Netflix (NASDAQ:NFLX) has been a stunning performer in the streaming video era. Since that fateful Qwikster episode in 2011, share prices have soared 3,370% higher. It's money-making drama of the highest caliber.
But past performance is no guarantee of future returns. There must surely be a few stocks on the market today that will crush Netflix's returns from this point. So, we asked a few of your fellow investors to share their best candidates for Netflix-stomping gains.
Is a cure for cancer in our future?
Chuck Saletta (Cue Biopharma): Tremendous progress has been made in the past few years in the fight against cancer. One of the most promising recent technologies in that fight has been immunotherapy -- training a person's own immune system to fight cancer. It has already shown promise in treating some cancers, and research is continuing on ways to increase the type of cancers and patient profiles that it works for.
One bold research company, Cue Biopharma, is working to develop an immunotherapy platform to treat a broad range of cancers, not just the tightly targeted types treatable by it today. It's an incredibly audacious goal, but one that, if achieved, could put us much closer to making cancer a much more effectively combated disease.
To be perfectly clear, Cue Biopharma's research is still in early stages, and the company is currently hemorrhaging cash as it invests in that research with no revenue to support it. That makes an investment in its shares incredibly risky and highly speculative. After all, it not only needs to develop a platform that actually works, it also needs to be able to take that platform through the costly and time-consuming FDA approval process before it starts to see revenue.
That said, if it's successful and can actually develop, gain approval for, and bring to market a platform that can enable broad-scale cancer immunotherapy treatment, its possibilities are astronomical. Cue Biopharma's growth in that scenario could easily put Netflix's returns to shame.
Anders Bylund (8x8): If you want to beat Netflix at its own high-growth game, you will have to take some risks. On that note, let me introduce you to 8x8, the most exciting little telecom-like company you've never heard of.

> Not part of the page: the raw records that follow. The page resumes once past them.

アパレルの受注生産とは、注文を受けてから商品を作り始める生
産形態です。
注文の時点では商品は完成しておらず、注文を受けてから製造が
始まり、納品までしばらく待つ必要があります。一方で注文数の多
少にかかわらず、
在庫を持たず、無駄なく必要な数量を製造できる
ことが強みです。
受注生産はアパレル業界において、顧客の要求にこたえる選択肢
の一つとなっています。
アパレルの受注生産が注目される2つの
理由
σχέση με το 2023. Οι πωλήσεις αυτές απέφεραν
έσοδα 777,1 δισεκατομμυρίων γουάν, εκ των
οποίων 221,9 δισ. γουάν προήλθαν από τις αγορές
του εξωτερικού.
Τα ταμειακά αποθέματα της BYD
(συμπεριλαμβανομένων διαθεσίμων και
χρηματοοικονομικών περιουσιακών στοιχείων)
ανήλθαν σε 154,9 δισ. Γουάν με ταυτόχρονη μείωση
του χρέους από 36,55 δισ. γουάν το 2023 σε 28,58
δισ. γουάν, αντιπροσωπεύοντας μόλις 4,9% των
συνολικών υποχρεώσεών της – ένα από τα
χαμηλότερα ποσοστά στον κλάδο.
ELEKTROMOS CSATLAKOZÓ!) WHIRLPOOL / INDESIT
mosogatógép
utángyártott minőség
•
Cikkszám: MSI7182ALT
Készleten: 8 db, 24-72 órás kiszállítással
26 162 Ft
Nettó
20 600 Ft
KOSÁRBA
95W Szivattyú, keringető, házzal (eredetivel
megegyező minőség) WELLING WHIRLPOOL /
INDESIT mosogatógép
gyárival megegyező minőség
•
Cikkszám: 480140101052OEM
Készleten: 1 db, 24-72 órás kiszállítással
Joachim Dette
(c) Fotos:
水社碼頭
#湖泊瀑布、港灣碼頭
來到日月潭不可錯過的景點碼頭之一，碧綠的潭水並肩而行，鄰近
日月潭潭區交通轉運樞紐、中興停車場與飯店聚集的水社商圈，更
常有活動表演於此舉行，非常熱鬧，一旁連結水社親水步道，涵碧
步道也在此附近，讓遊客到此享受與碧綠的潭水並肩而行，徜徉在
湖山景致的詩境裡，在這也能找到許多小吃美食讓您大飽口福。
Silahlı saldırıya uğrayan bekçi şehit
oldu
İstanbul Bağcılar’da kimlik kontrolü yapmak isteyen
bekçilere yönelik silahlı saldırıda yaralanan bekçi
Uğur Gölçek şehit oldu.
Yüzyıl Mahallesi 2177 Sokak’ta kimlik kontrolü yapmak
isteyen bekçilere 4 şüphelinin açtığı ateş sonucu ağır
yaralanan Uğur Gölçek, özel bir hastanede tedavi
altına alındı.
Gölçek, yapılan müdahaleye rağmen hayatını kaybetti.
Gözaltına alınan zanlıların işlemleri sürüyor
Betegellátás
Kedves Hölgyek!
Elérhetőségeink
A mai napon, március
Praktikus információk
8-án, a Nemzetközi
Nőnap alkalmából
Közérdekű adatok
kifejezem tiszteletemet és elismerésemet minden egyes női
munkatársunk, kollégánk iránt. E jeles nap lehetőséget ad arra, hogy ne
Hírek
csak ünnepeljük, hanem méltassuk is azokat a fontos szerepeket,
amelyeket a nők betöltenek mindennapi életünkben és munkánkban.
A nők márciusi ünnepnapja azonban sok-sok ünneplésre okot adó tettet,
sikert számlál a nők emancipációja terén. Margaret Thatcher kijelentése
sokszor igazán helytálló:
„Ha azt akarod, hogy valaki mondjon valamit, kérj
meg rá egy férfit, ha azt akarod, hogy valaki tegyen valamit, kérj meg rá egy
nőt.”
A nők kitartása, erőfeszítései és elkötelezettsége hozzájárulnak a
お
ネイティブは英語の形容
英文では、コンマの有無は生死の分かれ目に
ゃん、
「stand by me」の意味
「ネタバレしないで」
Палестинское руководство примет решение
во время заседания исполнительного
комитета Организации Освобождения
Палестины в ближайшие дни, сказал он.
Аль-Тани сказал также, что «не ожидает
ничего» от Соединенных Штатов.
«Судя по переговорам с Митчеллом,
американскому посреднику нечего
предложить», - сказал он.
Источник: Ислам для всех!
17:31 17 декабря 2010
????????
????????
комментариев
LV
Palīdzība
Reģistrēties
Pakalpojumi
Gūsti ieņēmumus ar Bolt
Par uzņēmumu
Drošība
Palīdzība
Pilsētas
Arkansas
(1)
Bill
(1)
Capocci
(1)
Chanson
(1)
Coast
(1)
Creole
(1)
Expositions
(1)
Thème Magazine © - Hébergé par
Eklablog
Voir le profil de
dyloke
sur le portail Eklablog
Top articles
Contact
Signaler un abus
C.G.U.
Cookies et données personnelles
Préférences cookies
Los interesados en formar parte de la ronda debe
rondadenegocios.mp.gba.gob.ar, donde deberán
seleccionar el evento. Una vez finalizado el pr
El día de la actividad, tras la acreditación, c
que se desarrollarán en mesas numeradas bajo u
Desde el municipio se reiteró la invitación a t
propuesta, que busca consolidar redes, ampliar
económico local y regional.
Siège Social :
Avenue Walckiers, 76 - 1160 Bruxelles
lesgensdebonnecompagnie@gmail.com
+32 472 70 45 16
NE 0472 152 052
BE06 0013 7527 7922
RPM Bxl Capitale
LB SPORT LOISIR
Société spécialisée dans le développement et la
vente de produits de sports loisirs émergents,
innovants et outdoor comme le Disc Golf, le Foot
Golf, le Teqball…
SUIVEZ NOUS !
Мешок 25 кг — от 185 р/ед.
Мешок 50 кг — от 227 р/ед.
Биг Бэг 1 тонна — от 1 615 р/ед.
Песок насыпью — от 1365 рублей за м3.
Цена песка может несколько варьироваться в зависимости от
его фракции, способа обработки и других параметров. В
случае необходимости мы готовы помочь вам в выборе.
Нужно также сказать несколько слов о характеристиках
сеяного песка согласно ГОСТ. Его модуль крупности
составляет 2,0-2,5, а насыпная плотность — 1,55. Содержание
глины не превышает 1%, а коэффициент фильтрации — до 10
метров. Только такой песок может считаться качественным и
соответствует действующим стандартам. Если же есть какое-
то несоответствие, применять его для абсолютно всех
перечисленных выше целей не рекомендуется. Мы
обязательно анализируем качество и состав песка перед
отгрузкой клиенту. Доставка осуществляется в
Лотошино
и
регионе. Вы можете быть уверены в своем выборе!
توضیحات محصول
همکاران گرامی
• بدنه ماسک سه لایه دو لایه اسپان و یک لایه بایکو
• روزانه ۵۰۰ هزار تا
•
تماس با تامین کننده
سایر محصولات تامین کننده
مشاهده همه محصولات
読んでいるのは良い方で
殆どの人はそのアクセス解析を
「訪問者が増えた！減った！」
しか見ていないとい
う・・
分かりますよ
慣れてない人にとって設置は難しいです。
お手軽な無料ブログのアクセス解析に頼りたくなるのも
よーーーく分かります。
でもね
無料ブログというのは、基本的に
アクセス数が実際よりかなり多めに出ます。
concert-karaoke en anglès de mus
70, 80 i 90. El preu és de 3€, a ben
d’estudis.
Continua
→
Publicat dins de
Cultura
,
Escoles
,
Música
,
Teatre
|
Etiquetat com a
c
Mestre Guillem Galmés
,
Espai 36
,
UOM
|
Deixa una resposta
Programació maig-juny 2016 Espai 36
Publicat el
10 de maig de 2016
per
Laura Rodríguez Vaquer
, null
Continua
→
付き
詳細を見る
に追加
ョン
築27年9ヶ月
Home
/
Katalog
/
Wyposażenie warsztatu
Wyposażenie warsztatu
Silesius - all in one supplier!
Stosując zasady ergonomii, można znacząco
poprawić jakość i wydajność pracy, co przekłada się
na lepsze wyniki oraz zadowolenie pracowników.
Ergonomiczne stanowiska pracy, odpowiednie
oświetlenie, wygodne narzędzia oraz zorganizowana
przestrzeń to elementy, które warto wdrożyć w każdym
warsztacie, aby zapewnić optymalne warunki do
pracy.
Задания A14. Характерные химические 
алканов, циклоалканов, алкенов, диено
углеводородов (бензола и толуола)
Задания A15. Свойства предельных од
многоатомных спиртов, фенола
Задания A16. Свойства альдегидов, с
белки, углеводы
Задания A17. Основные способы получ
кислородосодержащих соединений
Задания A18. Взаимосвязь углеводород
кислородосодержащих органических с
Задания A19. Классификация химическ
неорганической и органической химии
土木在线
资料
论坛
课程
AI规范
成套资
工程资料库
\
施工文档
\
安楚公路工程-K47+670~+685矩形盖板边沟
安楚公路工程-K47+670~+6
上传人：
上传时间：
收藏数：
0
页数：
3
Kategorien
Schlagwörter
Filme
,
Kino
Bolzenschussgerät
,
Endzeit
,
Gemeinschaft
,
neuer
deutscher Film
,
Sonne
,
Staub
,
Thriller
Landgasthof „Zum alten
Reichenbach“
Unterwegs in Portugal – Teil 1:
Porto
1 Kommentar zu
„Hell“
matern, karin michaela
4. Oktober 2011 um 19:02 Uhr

8x8 sells voice and video communications services built on cloud-computing concepts. The company mostly serves small and medium businesses at this point, but it has started to sniff around a few huge customers in the enterprise category. Big contracts are the long-term future of this business. According to CEO Vik Verma, only 10% of the enterprise communications market is served by cloud-based solutions today, leaving the vast majority of a $50 billion annual sales opportunity untapped.
Now, 8x8 is hardly the only game in town. Besides a handful of other cloud communications specialists, the big boys of the telecom world also dip their toes into these waters. There are no guarantees that 8x8 will beat all comers and become the undisputed king of internet-based enterprise communications. But you can't win if you don't play, and 8x8 is most definitely in the game.
This company has some high-growth chops. Over the last five years, 8x8's revenues have increased by 160%, closely followed by 184% higher share prices. But shares are trading at a mind-boggling 208 times forward earnings estimates and 109 times the company's free cash flows. At these nosebleed levels, it's a volatile ticker that's prone to sudden jumps -- and the occasional crash.
So, I'm not 100% sure that 8x8 is a guaranteed long-term winner. All I'm saying is, if the company keeps up the good work for another few years, it could make shareholders very happy indeed.
Don't back up your truck to the buying window. This is a lot of speculation and a certain amount of gambling, but that's what it takes to beat Netflix, in my book.
Watch this stock fly
Dan Caplinger (Booking Holdings): It's hard to bet against Netflix, especially immediately after the streaming video giant just announced another quarter of strong financial performance. Yet Netflix is having to make a transition away from simply being a conduit for delivering other people's content to a willing audience of viewers, spending billions to come up with its own exclusive content instead. That's a smart move for the company, and it could promote long-term growth, but it still requires a big investment and fundamentally changes the nature of the business.
By contrast, Booking Holdings has largely been able to stick with its successful business model of offering a wide range of accommodations and other travel services using the internet. Its recent name change reflects the transition the company has made, with consumers seemingly less enthusiastic in the name-your-own-price propositions that made the company's Priceline segment famous and instead highlighting the highly successful Booking.com hotel booking website.
Booking Holdings faces its own growth challenges, as rising competition has led some to fear that hurdles to further revenue gains could prove difficult to overcome. Yet through smart acquisitions, Booking Holdings has been able to answer past competitive threats, and the online travel giant has plenty of financial resources to use if future situations arise that warrant quick strategic action. In the long run, online travel has greater growth potential than entertainment, and that should give the smaller Booking Holdings an edge.
Anders Bylund owns shares of Netflix. Chuck Saletta has no position in any of the stocks mentioned. Dan Caplinger has no position in any of the stocks mentioned. The Motley Fool owns shares of and recommends Booking Holdings and Netflix. The Motley Fool has a disclosure policy.